CLIP-Guided Generative Networks for Transferable Targeted Adversarial Attacks

TL;DR

A masked fine-tuning mechanism is proposed to further strengthen the LIP-guided Generative method in attacking a single class, which surpasses existing single-target methods.

Abstract

Transferable targeted adversarial attacks aim to mislead models into outputting adversary-specified predictions in black-box scenarios. Recent studies have introduced \textit{single-target} generative attacks that train a generator for each target class to generate highly transferable perturbations, resulting in substantial computational overhead when handling multiple classes. \textit{Multi-target} attacks address this by training only one class-conditional generator for multiple classes. However, the generator simply uses class labels as conditions, failing to leverage the rich semantic information of the target class. To this end, we design a \textbf{C}LIP-guided \textbf{G}enerative \textbf{N}etwork with \textbf{C}ross-attention modules (CGNC) to enhance multi-target attacks by incorporating textual knowledge of CLIP into the generator. Extensive experiments demonstrate that CGNC yields significant improvements over previous multi-target generative attacks, e.g., a 21.46\% improvement in success rate from ResNet-152 to DenseNet-121. Moreover, we propose a masked fine-tuning mechanism to further strengthen our method in attacking a single class, which surpasses existing single-target methods.

Figures (10)

• Figure 1: (a) Targeted attacks from 'Panda' to 'Dog'. The left figure illustrates that previous multi-target methods han2019onceyang2022boosting generate perturbations simply conditioned by class indices or one-hot vectors and only learn the classification boundary specific to the surrogate model.
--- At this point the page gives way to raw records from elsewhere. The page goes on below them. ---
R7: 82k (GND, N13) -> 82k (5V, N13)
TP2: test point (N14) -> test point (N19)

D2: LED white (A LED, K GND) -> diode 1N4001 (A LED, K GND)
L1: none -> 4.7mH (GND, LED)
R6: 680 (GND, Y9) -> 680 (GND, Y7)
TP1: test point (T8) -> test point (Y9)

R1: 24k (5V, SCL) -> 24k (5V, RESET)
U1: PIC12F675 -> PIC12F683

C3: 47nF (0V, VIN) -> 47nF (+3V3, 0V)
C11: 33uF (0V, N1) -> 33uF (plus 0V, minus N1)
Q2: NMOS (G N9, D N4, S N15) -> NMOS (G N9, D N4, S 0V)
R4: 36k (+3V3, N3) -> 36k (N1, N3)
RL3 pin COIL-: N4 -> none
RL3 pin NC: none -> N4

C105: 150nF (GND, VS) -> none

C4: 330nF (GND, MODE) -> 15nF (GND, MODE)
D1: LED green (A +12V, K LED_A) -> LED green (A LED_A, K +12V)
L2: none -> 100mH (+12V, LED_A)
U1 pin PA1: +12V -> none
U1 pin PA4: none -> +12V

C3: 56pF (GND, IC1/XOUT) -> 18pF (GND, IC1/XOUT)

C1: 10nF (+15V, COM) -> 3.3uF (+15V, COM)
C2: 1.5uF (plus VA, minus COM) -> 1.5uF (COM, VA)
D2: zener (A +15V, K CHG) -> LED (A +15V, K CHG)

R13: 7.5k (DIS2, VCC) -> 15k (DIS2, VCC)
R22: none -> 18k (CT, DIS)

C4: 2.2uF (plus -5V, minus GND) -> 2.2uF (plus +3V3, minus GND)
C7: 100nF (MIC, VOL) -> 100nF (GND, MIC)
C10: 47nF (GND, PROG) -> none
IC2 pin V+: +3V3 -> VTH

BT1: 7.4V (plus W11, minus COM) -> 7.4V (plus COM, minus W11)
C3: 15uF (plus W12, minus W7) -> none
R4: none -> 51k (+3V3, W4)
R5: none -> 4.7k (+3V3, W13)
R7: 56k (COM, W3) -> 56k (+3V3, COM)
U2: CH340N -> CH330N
In contrast, our method exploits CLIP's meaningful guidance to effectively capture the feature distribution inherent to the target data, thereby essentially boosting the transferability. (b) We directly feed the scaled perturbations generated by both our CGNC and C-GSP yang2022boosting into three black-box classifiers. The results reveal that our generated perturbations achieve significantly higher mean confidence of the target class, demonstrating its superiority in modeling the target feature distribution.
• Figure 2: An overview of our proposed architecture of CGNC. Equipped with the three exquisite modules VL-Purifier, F-Encoder, and CA-Decoder, the generator fully leverages the textual representations encoded by CLIP as auxiliary information about the target classes to better probe their data distribution and achieve superior attack effects.
• Figure 3: Illustration of the proposed masked fine-tuning mechanism. (a) We fix the condition input with different text prompts to fine-tune the trained conditional generator $G_{w}$ into multiple generators for single-target attacks. (b) The fooling rate of several target classes with Inc-v3 and Res-152 as substitute models respectively. The results indicate that direct fine-tuning yields inadequate results for certain classes due to overfitting. We efficiently resolve this issue via a patch-wise random mask operation.
• Figure 4: Visualization results of different input images for different targets. For each text prompt of the target class, the left column shows the perturbation generated by our CGNC while the right column displays the corresponding adversarial examples.
• Figure 5: Fooling rates (from Res-152 to VGG-16) in attacking 8 target classes on cross-domain scenarios. We also provide the results on ImageNet as a comparison.